Consider following example -
#include <boost/thread.hpp>
#include <iostream>
#include <vector>
#include <cstdlib>
#include <ctime>
void wait(int seconds)
{
boost::this_thread::sleep(boost::posix_time::seconds(seconds));
}
boost::shared_mutex mutex;
std::vector<int> random_numbers;
void fill()
{
std::srand(static_cast<unsigned int>(std::time(0)));
for (int i = 0; i < 3; ++i)
{
boost::unique_lock<boost::shared_mutex> lock(mutex);
random_numbers.push_back(std::rand());
lock.unlock();
wait(1);
}
}
void print()
{
for (int i = 0; i < 3; ++i)
{
wait(1);
boost::shared_lock<boost::shared_mutex> lock(mutex);
std::cout << random_numbers.back() << std::endl;
}
}
int sum = 0;
void count()
{
for (int i = 0; i < 3; ++i)
{
wait(1);
boost::shared_lock<boost::shared_mutex> lock(mutex);
sum += random_numbers.back();
}
}
int main()
{
boost::thread t1(fill);
boost::thread t2(print);
boost::thread t3(count);
t1.join();
t2.join();
t3.join();
std::cout << "Summe: " << sum << std::endl;
}
In the given example, both print() and count() access random_numbers read-only. While the print() function writes the last number of random_numbers to the standard output stream, the count() function adds it to the variable sum. Since neither function modifies random_numbers, both can access it at the same time using a non-exclusive lock of type boost::shared_lock.

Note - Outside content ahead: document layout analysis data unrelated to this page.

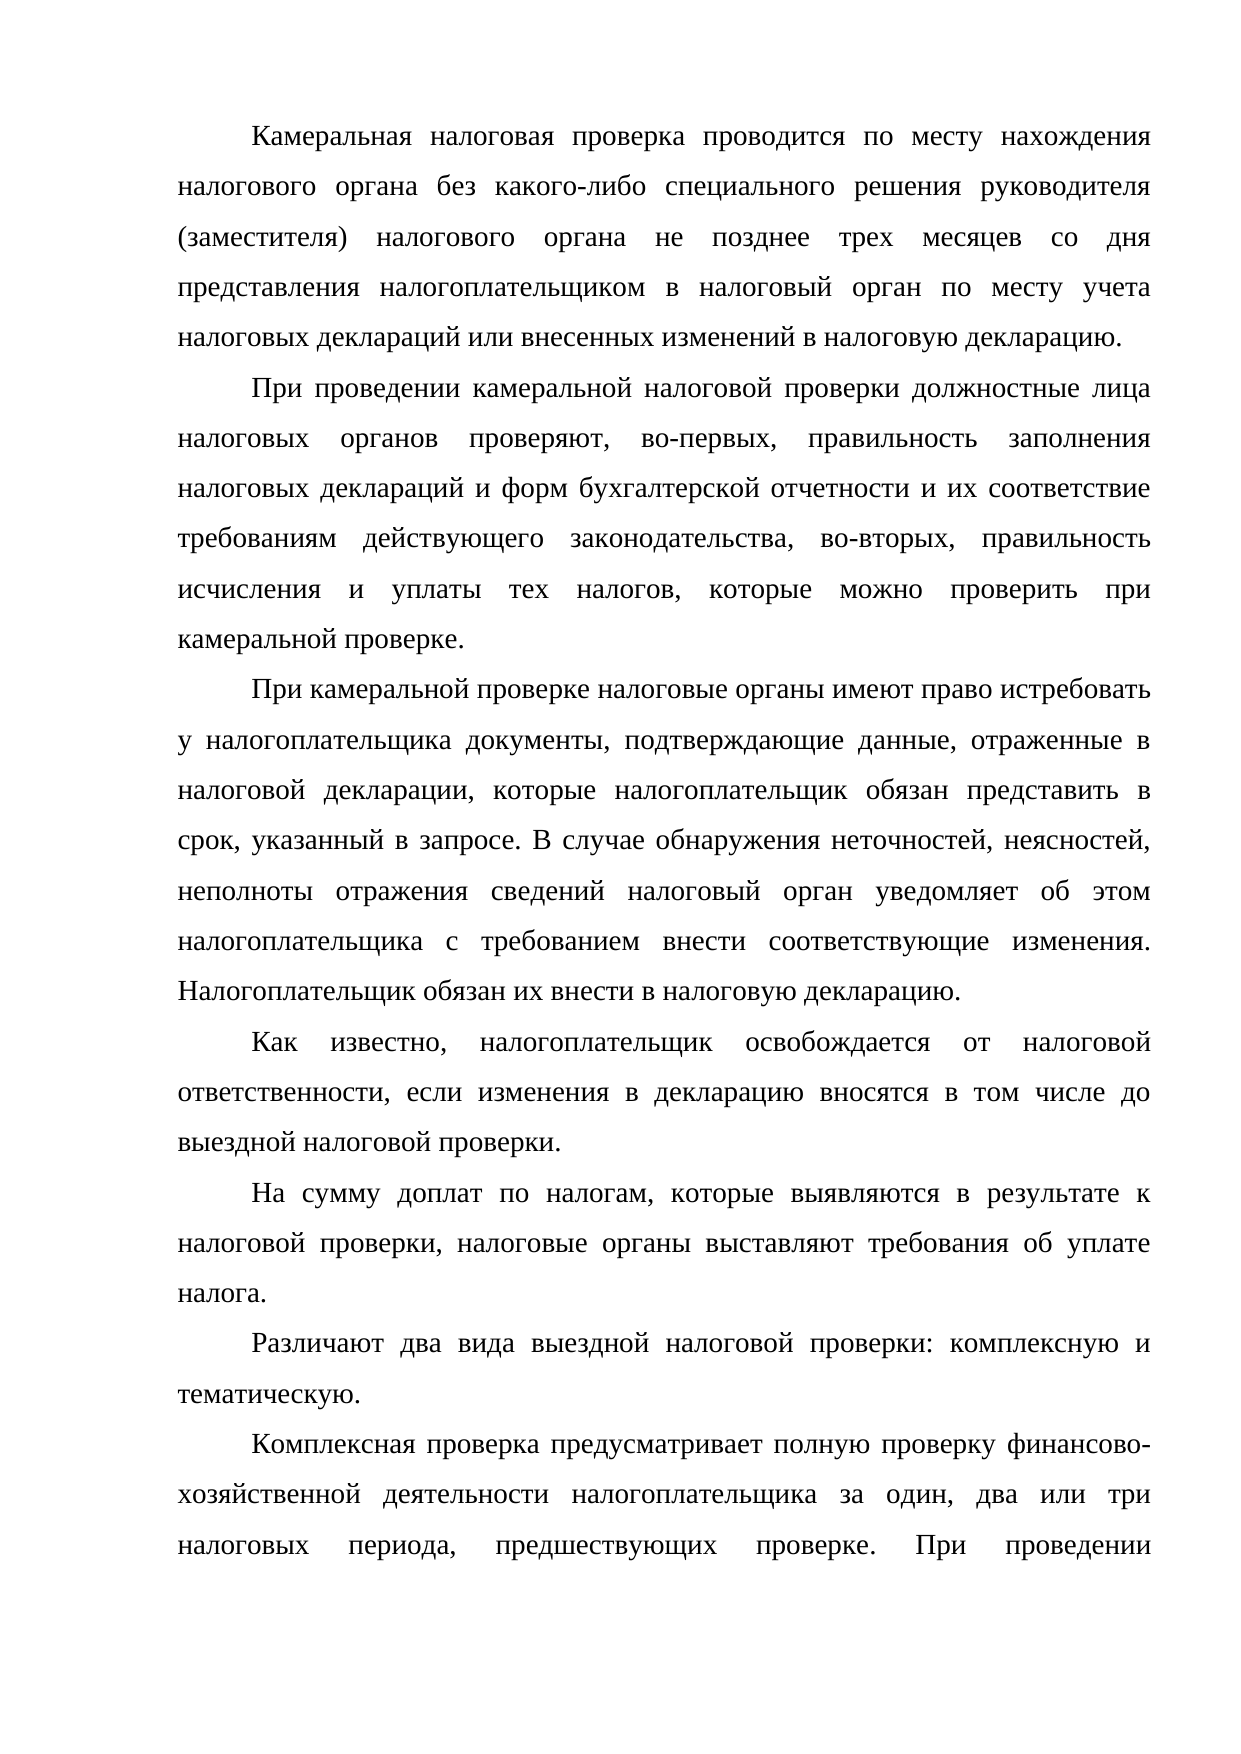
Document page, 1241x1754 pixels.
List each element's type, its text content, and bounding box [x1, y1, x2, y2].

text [177, 1426, 1152, 1560]
text При проведении камеральной налоговой проверки должностные лица налоговых органов проверяют, во-первых, правильность заполнения налоговых деклараций и форм бухгалтерской отчетности и их соответствие требованиям действующего законодательства, во-вторых, правильность исчисления и уплаты тех налогов, которые можно проверить при камеральной проверке. [177, 370, 1152, 655]
text При камеральной проверке налоговые органы имеют право истребовать у налогоплательщика документы, подтверждающие данные, отраженные в налоговой декларации, которые налогоплательщик обязан представить в срок, указанный в запросе. В случае обнаружения неточностей, неясностей, неполноты отражения сведений налоговый орган уведомляет об этом налогоплательщика с требованием внести соответствующие изменения. Налогоплательщик обязан их внести в налоговую декларацию. [177, 672, 1152, 1007]
text Как известно, налогоплательщик освобождается от налоговой ответственности, если изменения в декларацию вносятся в том числе до выездной налоговой проверки. [177, 1024, 1152, 1158]
text Различают два вида выездной налоговой проверки: комплексную и тематическую. [177, 1326, 1152, 1409]
text На сумму доплат по налогам, которые выявляются в результате к налоговой проверки, налоговые органы выставляют требования об уплате налога. [177, 1175, 1152, 1309]
text Камеральная налоговая проверка проводится по месту нахождения налогового органа без какого-либо специального решения руководителя (заместителя) налогового органа не позднее трех месяцев со дня представления налогоплательщиком в налоговый орган по месту учета налоговых деклараций или внесенных изменений в налоговую декларацию. [177, 118, 1152, 353]
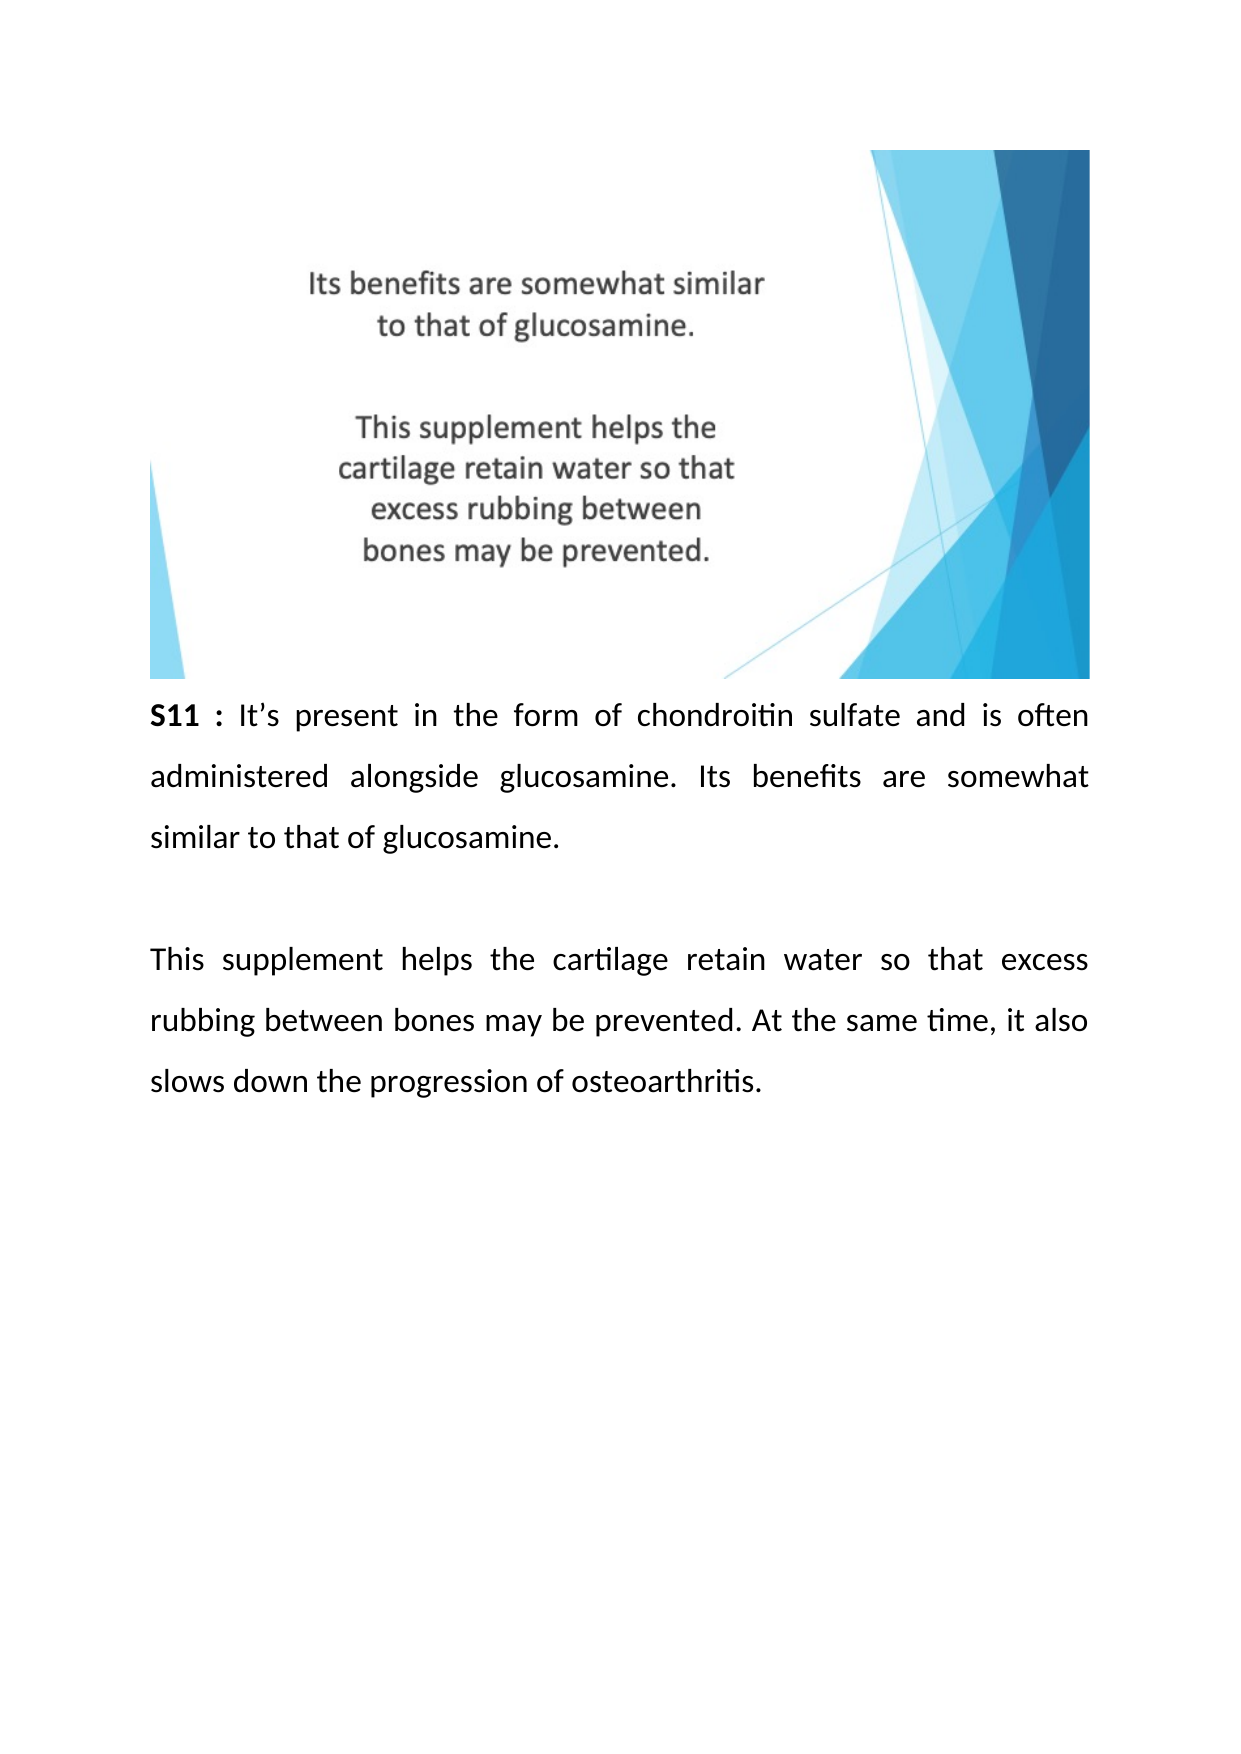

My question is : As the resource is read only why the shared mutex is needed at the first place in count and print function?' Cant we manage without it?
As the resource is read only [...]
No, it is not : the fill() method proceed to writes through the following :
random_numbers.push_back(std::rand()); // write to random_numbers
So the shared mutex really is necessary to synchronize your access to the vector.